As budget cuts hurt sustainability efforts, students join global climate strike

Alison Albelda/Daily Senior Staffer

Students participate in the global climate change strike on Friday. Though strike was part of an international movement, student organizers wrote demands targeted at Northwestern policy as well

Josiah Bonifant, Reporter

Nearly one hundred Northwestern students and Evanston residents gathered at The Rock Friday for a climate strike as part of a global movement of protests against climate change.

Though the strike was part of a larger movement, Northwestern students drafted their own demands, some of which were targeted at Northwestern policy, said SESP sophomore Melissa Batz, one of the event’s organizers.
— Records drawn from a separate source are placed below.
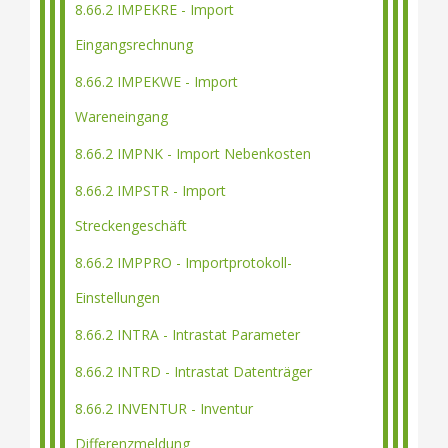
8.66.2 IMPEKRE - Import
Eingangsrechnung
8.66.2 IMPEKWE - Import
Wareneingang
8.66.2 IMPNK - Import Nebenkosten
8.66.2 IMPSTR - Import
Streckengeschäft
8.66.2 IMPPRO - Importprotokoll-
Einstellungen
8.66.2 INTRA - Intrastat Parameter
8.66.2 INTRD - Intrastat Datenträger
8.66.2 INVENTUR - Inventur
Differenzmeldung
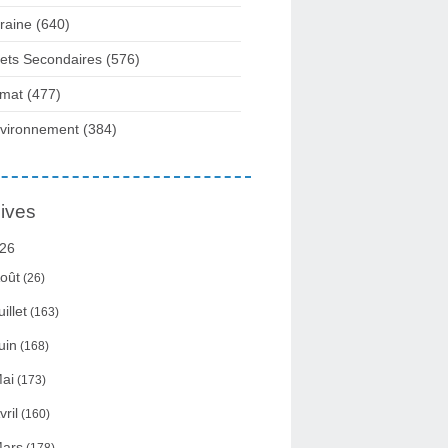
raine
(640)
fets Secondaires
(576)
imat
(477)
vironnement
(384)
ives
26
oût
(26)
uillet
(163)
uin
(168)
ai
(173)
vril
(160)
ars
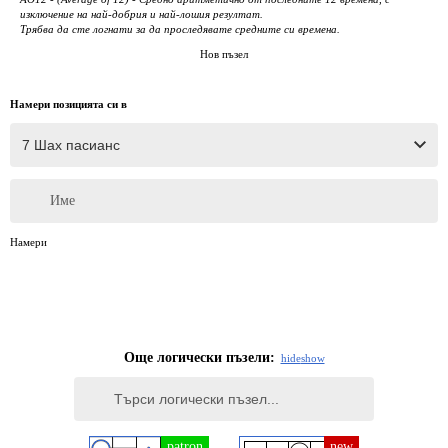
изключение на най-добрия и най-лошия резултат.
Трябва да сте логнати за да проследявате средните си времена.
Нов пъзел
Намери позицията си в
Име
Намери
Още логически пъзели:
hide
show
Batz and the other organizers of the strike wanted to focus on “environmental justice,” she said, which involves policies that benefit marginalized communities.

“So part of what we’re trying to do is bring light to the injustices that are already taking place and show everyone that this is not something that we should try and run from,” Batz said. “It’s not something you can protect yourself from; it’s going to affect everyone.”

The environment hasn’t been a major issue in politics partly because climate change disproportionately affects minority communities, Batz said. Landfills are more often located near predominantly black and Latinx neighborhoods, she said.

SESP first-year Medinat Ayodele, who attended the climate strike, said she believes environmental and racial issues are interconnected. Many Northwestern students don’t care that much about the environment, she added, which creates a disparity between values students say they hold and issues for which they actually advocate.

“When I come to events like this and I look around, half of the community is people I see on a daily basis which is people of color, which is low-income people, and which is people in SESP,” Ayodele said. “So, does that say something about the rest of this campus — that they need to listen up and see what’s going on in this world? Yes.”

However, Ayodele said, people are much more mindful on campus of small things like recycling than they are in her home state of Iowa. She added that she hopes progress she’s seen won’t be derailed by what she considers the University’s lack of commitment to sustainability — sustainNU, a University program that aims to reduce NU’s contribution to climate change, only lists two non-student staff members on their website.

“It makes me question why the environment is something that Northwestern is not prioritizing,” Ayodele said.

Although NU won the 2018 Illinois Sustainability Award, has acquired 16 electric vehicles, cut waste to landfills by 38 percent and received its first LEED Platinum building certification, students are skeptical of its commitment to environmentalism.

In response to the $94 million budget deficit, the University cut the Northwestern Sustainability Fund for the 2018-2019 academic year, which previously set aside a pool of $50,000 for students to pursue sustainability projects. Associated Student Government legislation introduced last month would create the Student Group Sustainability Fund as a replacement to allow student groups to pursue more environmentally sustainable practices, but the money would only be accessible to ASG-recognized student organizations.

Weinberg sophomore Juan Zuniga, the ASG vice president of sustainability, gave a speech at the strike asking that students take more initiative to be environmentally conscious if the University wasn’t going to support sustainability efforts.

“We are the people who are going to exist on this planet far longer than those who sit on the Board of Trustees,” he said. “We are the people who need to make that change, because they’re not making it.”